Ottawa

Hillier on Afghanistan troop training “schemes” that “lack credibility”

This week’s issue of Maclean’s (on newsstands today—get ’em while they’re hot) features Kate Fillion’s  interview with Gen. Rick Hillier as the retired chief of defence staff promotes his newly published memoir A Soldier First: Bullets, Bureaucrats and the Politics of War.

Most of the considerable controversy generated by the book swirls around Hillier’s recounting of old clashes with his political masters and the public service. But in the interview he wades none too delicately into a very current issue—the possible role for Canadian troops in Afghanistan after they are withdrawn, as promised by the government, from fighting in Kandahar in 2011.

Defence Minister Peter MacKay and Dimitri Soudas, the Prime Minister’s official spokesman, have both commented on this thorny question in recent weeks.

MacKay said any Canadian soldiers who remain in Afghanistan beyond 2011 will move to non-combat roles that might include training Afghan forces. Soudas elaborated by stressing that ongoing training will be “in training facilities” and “Canadian soldiers will not be doing combat training of Afghan soldiers in harm’s way.”

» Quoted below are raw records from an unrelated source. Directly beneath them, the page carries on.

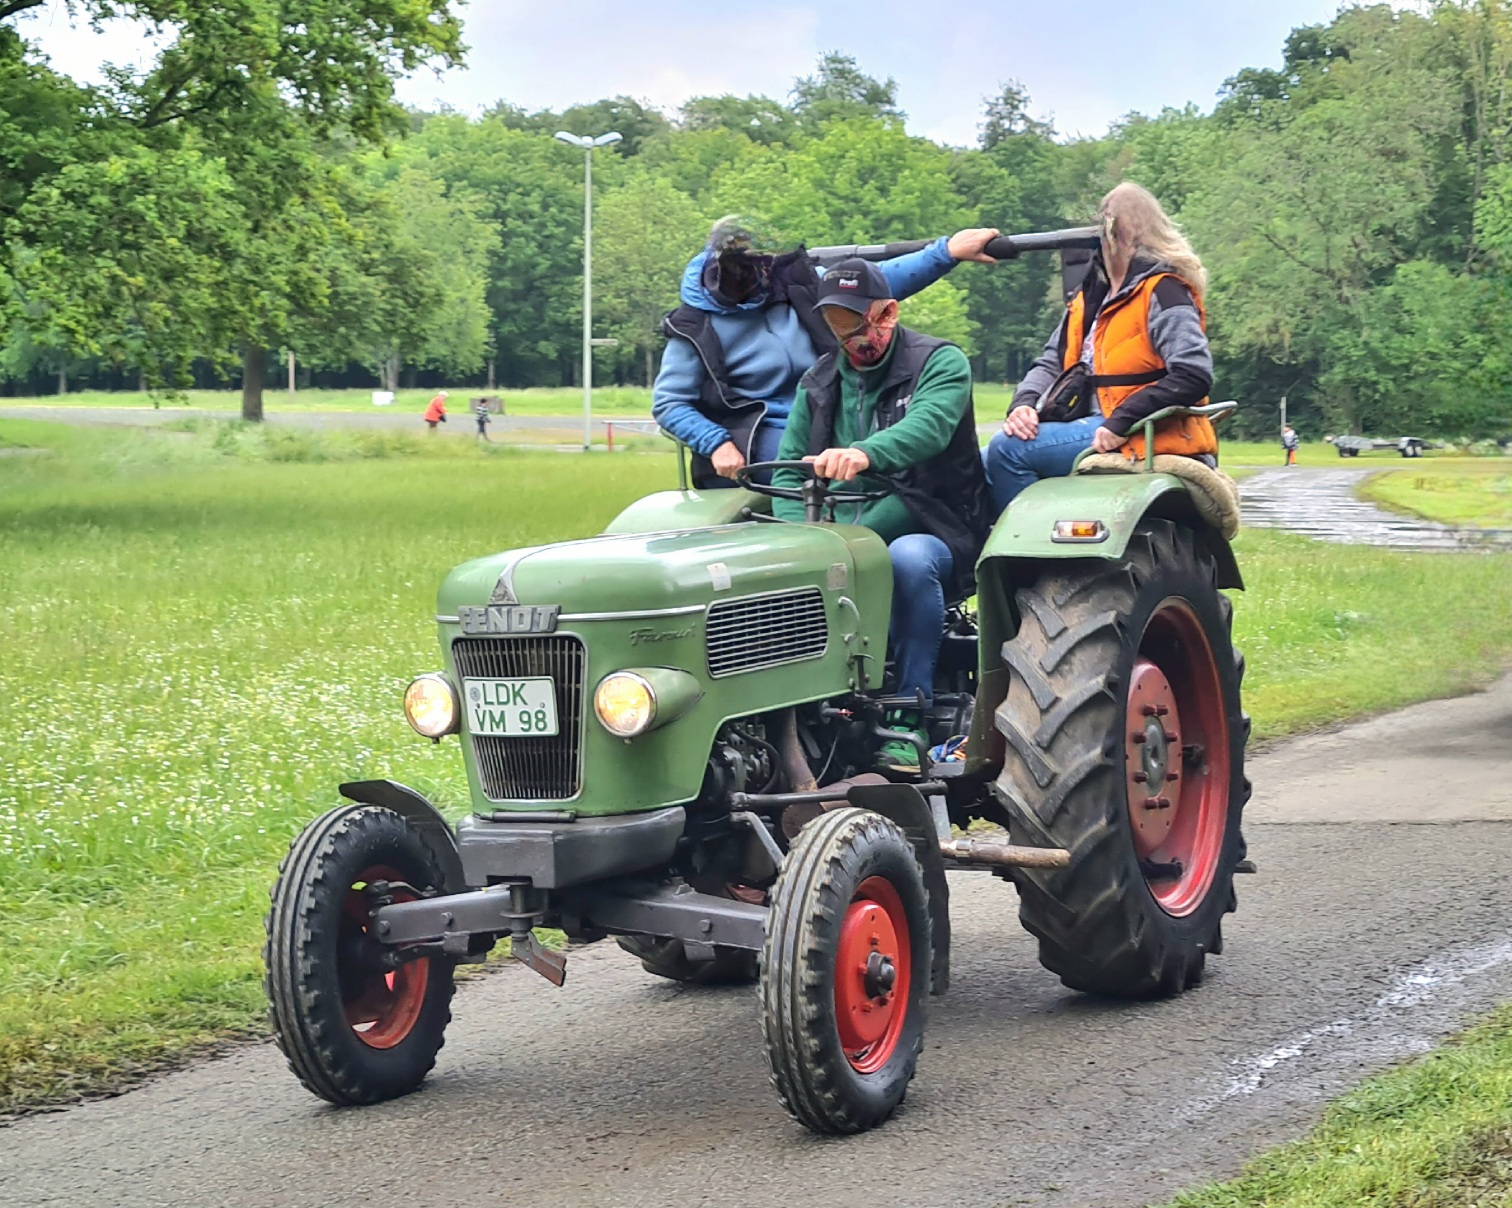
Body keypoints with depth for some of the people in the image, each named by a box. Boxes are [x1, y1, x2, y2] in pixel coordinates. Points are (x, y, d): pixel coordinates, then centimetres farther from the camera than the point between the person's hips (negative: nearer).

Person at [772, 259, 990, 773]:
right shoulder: (820, 383, 14)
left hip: (930, 534, -4)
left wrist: (864, 454, -46)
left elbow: (927, 429, -25)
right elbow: (788, 472, 8)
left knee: (908, 557, -39)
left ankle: (908, 718, -30)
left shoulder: (940, 363, -3)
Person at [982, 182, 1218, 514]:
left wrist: (1121, 423, -24)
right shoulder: (1091, 296, 20)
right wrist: (1024, 403, -2)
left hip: (1139, 438, -9)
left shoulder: (1162, 294, -7)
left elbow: (1194, 376, -19)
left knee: (1009, 450, -22)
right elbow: (1052, 362, 20)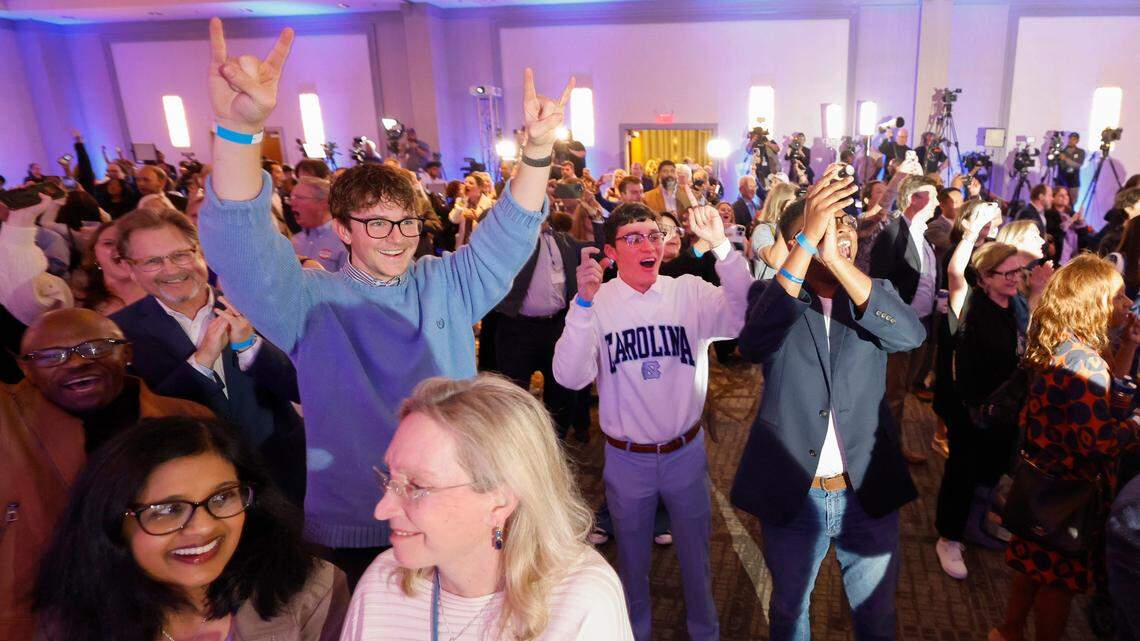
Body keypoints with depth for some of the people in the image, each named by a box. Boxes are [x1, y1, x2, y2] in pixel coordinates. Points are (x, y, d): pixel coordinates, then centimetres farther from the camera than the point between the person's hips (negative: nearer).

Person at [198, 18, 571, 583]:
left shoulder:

That’s important because, as I’ve pointed out before, much of the current training involves Canadian troops working closely with Afghan units in the fighting zone. Training today largely means mentoring Afghans in those dangerous places where IEDs explode and firefights errupt.

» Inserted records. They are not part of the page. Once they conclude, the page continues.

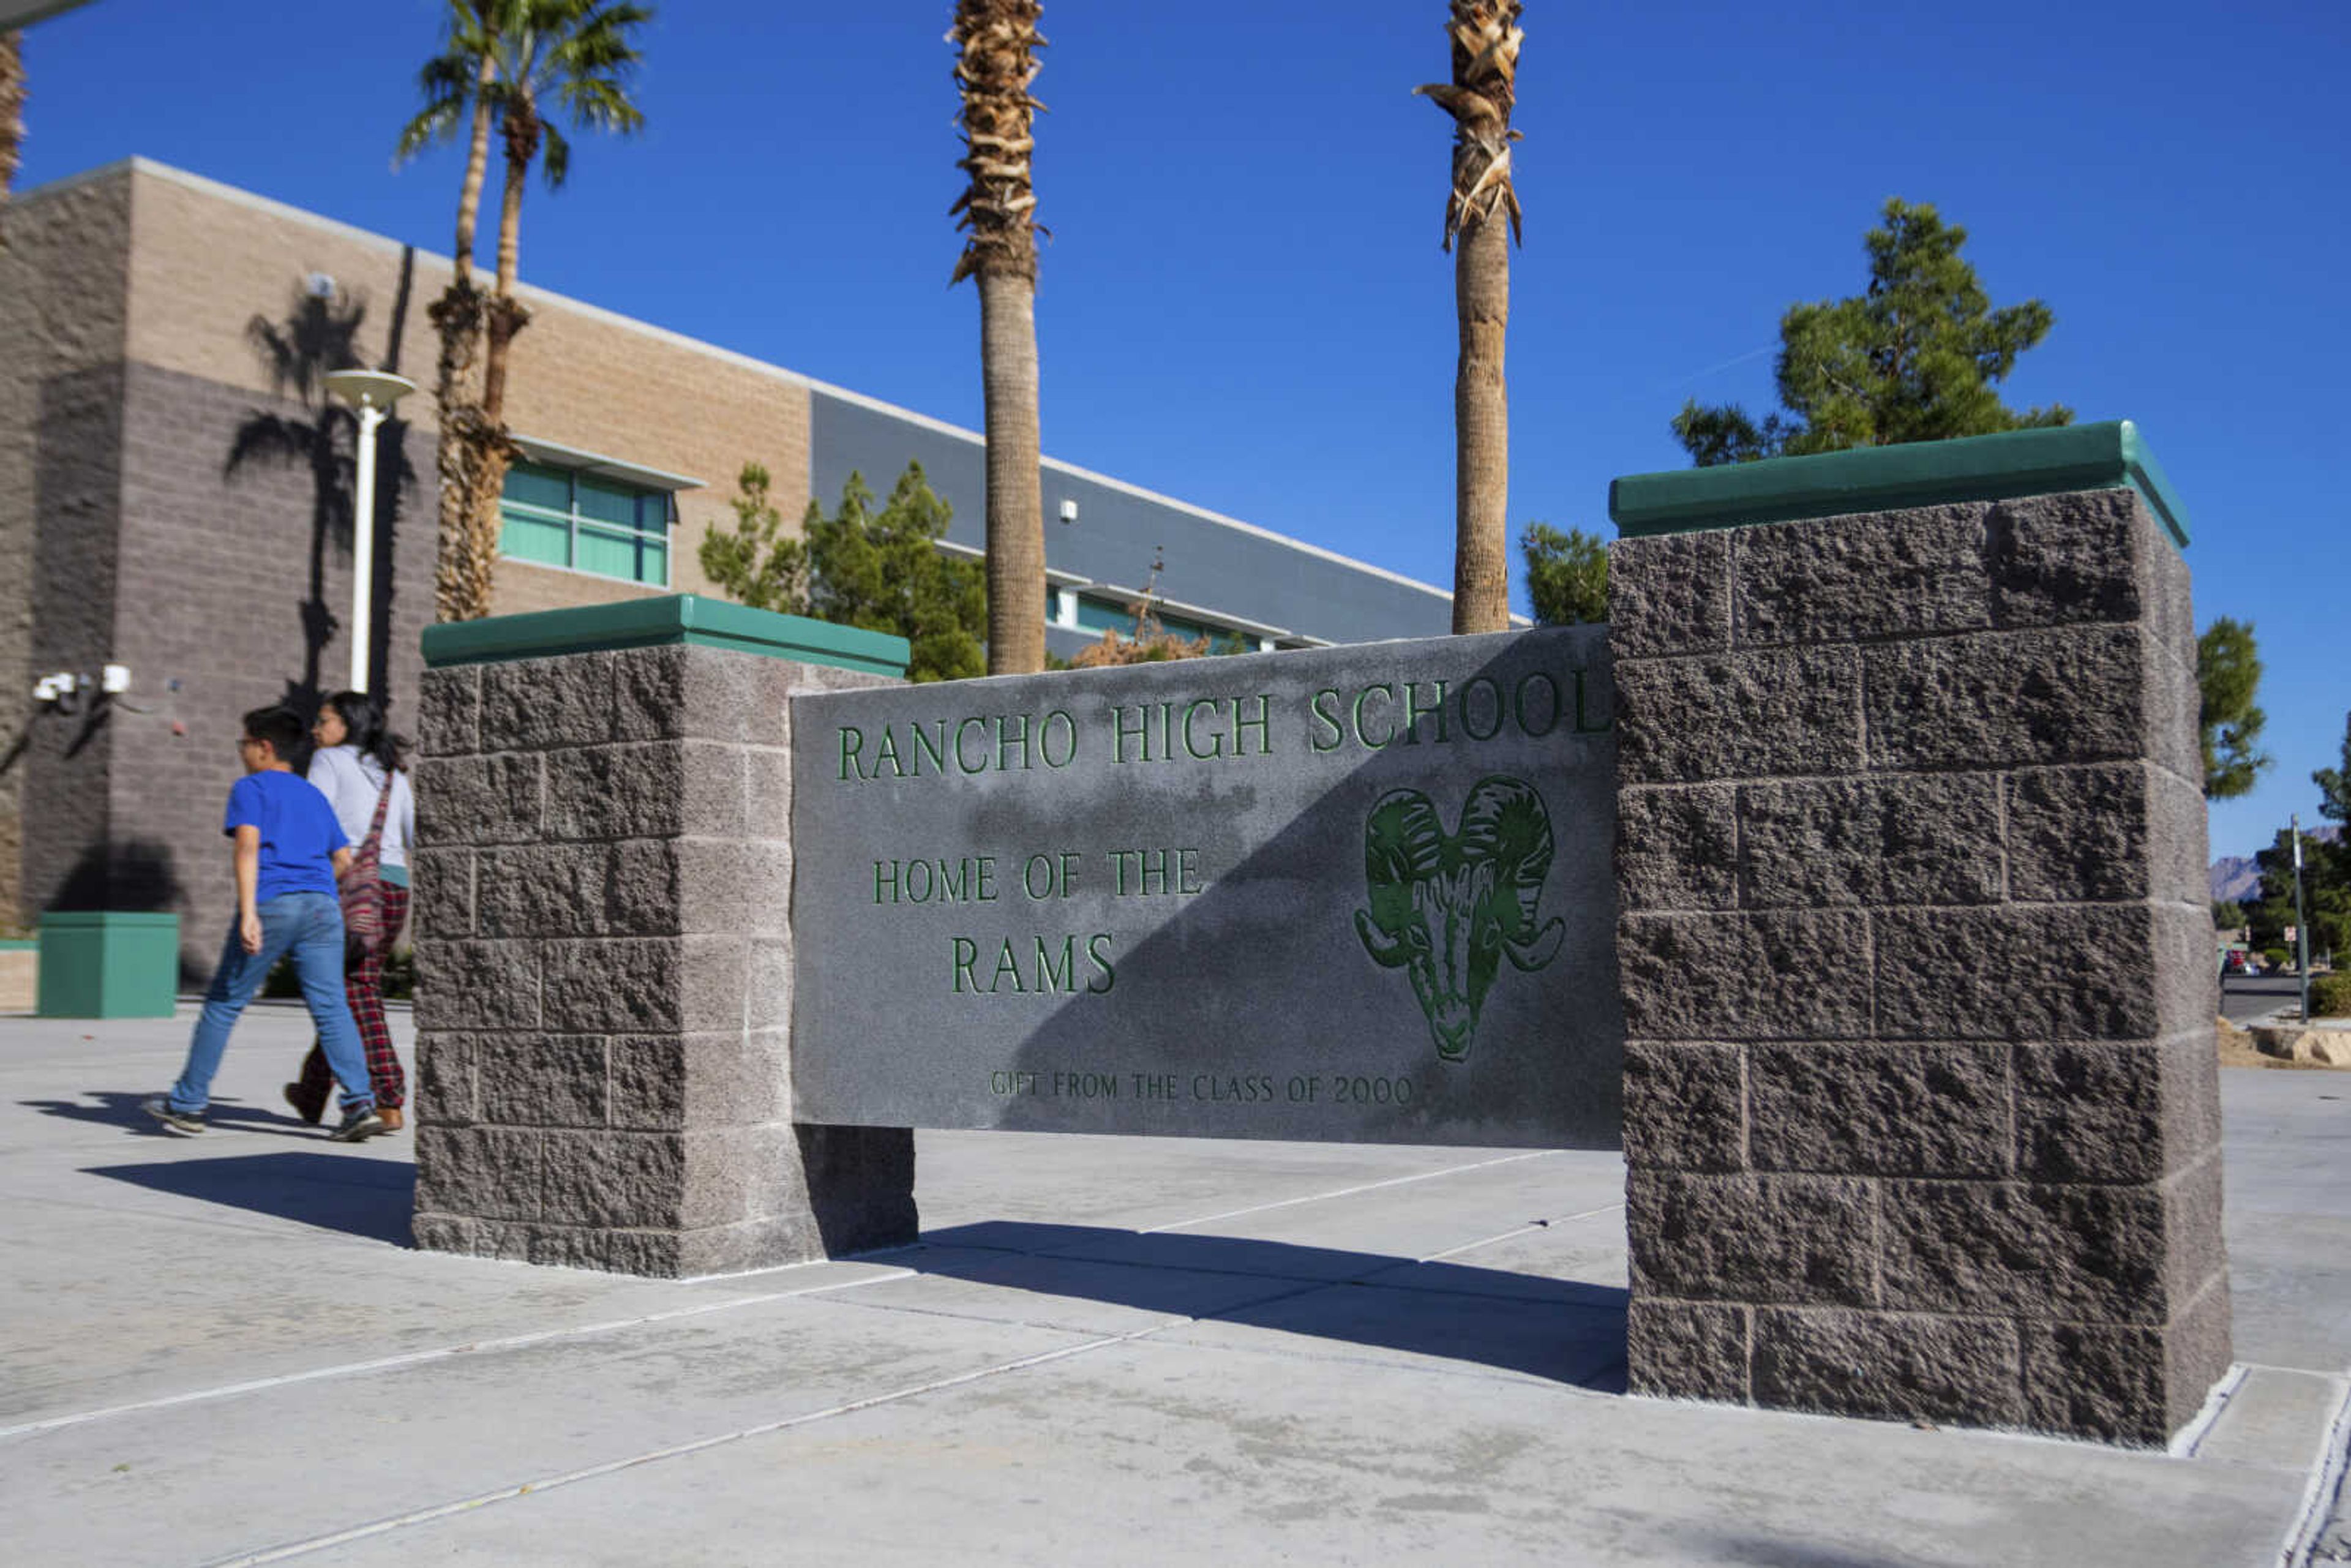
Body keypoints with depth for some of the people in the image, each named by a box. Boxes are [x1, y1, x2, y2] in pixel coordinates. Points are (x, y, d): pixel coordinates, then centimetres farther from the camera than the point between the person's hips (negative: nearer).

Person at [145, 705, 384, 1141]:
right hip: (323, 905, 4)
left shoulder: (250, 788, 6)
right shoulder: (313, 795, 23)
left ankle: (188, 1104, 18)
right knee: (331, 1007, -3)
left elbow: (247, 846, -10)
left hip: (271, 904, -4)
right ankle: (361, 1103, -17)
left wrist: (249, 912, -17)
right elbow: (343, 858, 23)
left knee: (224, 1005, 9)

Is there a safer way to teach those Afghan recruits? Hillier doesn’t think so. Here’s what he told us about the sort of scenario sketched by Soudas: “You can come up with all kinds of schemes to hide away in a camp and train people for the Afghan army or police, but they lack credibility. If you try to help train and develop the Afghan army or police in southern Afghanistan, you are going to be in combat.”